Гёрделер несколько нервным жестом проверил, не сбился ли набок его изрядно поношенный галстук, и сказал:
— У Штауффенберга, как утверждают, появились совершенно новые идеи и предложения, касающиеся распределения государственных постов.
В разговор включился Ойген Г.:
— Это, конечно, ложная информация. Не следует обращать на нее особого внимания. Но главное, нельзя допустить ее распространения в наших кругах.
— И все же говорят, что в последнее время Штауффенберг совещался с Юлиусом Лебером, и не один раз, — упрямо настаивал Гёрделер. — Сам я не виделся с ним уже несколько недель.

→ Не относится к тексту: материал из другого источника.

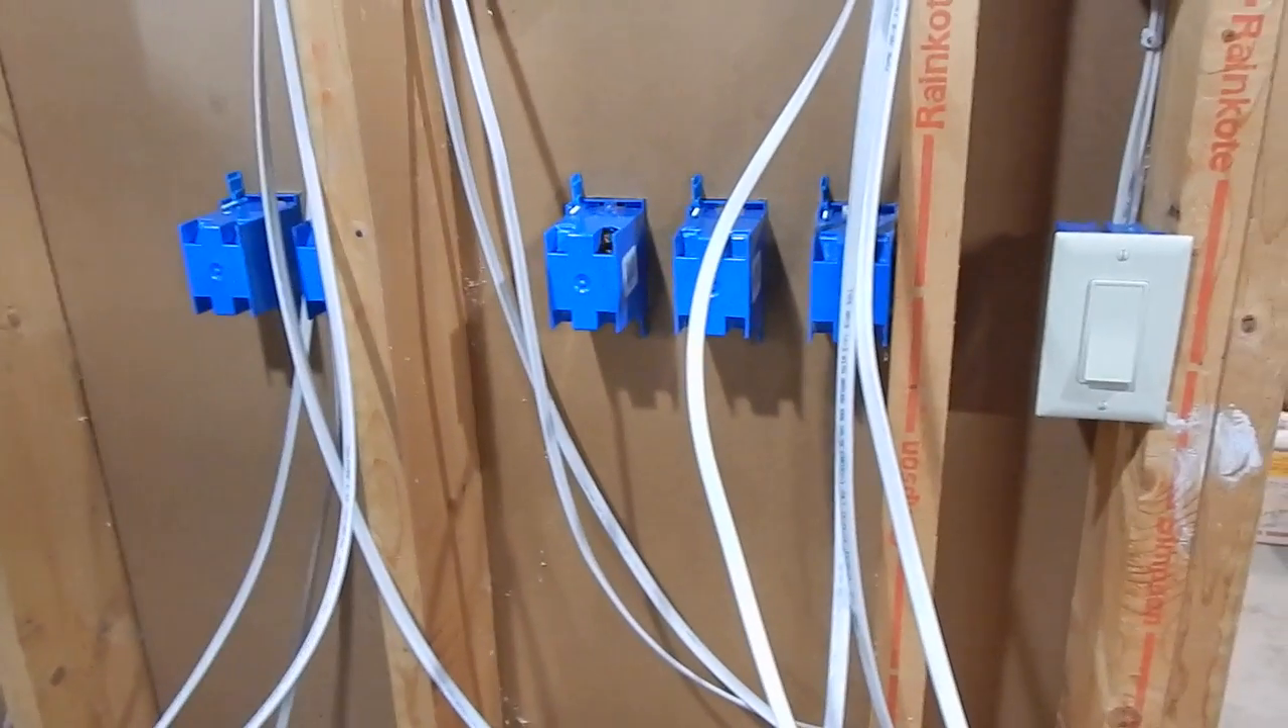Here on the other side I have pretty much all the wires run down, so it's really just stripping them back, stuffing them in the boxes, and then making up the boxes to finish this off.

— Но это же объясняется особенностями вашего положения, — попытался убедить Гёрделера фон Мольтке. — Ведь каждая встреча и беседа для вас, находящегося в подполье, небезопасна.
— Кардинальные изменения на последнем этапе подготовки к акции полностью исключаются, — убежденно произнес Ойген Г. — Я знаю Бракведе и Штауффенберга. Они никогда не были сторонниками рискованных авантюр. Перед тем как решиться на что-то, они наверняка все обстоятельно продумали, поэтому ваша позиция вряд ли повлияет на их точку зрения.

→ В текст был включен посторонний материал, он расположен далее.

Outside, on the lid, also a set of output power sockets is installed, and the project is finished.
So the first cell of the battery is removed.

— Вы слишком молоды, — промолвил без упрека Гёрделер. — Когда-то и я был так же молод и честолюбив, но не бросался в водоворот событий очертя голову.
— Однако вы покинули свой пост обер-бургомистра Лейпцига, потому что не могли смириться с тем, что памятник Мендельсону собирались снести, — напомнил граф фон Мольтке.
— А может быть, я лишь воспользовался этим предлогом, а на самом деле ушел, чтобы не потерять себя.
— Вы ушли, чтобы остаться верным самому себе! — воскликнул доктор. — Что может быть понятнее?
Когда в 1932 году Брюнинг уходил, он предложил Гинденбургу, тогдашнему президенту, две возможные кандидатуры на пост рейхсканцлера — обер-бургомистров Кельна и Лейпцига, Аденауэра и Гёрделера. Но Гинденбург выбрал Папена и тем самым привел к власти Гитлера. Аденауэр укрылся в розарии в Рендорфе, а Гёрделер остался обер-бургомистром, затем стал уполномоченным по экономике, и наконец его взяла на службу фирма Бош. Он начал писать путевые заметки, затем мемуары. В 1940 году он воспевал победу над Францией, но упрекал Гитлера в бонапартизме.
— Нужно ненавидеть человека, — утверждал теперь бывший уполномоченный по экономике, — который выдает себя за скромника и будоражит миллионы людей во имя личной славы.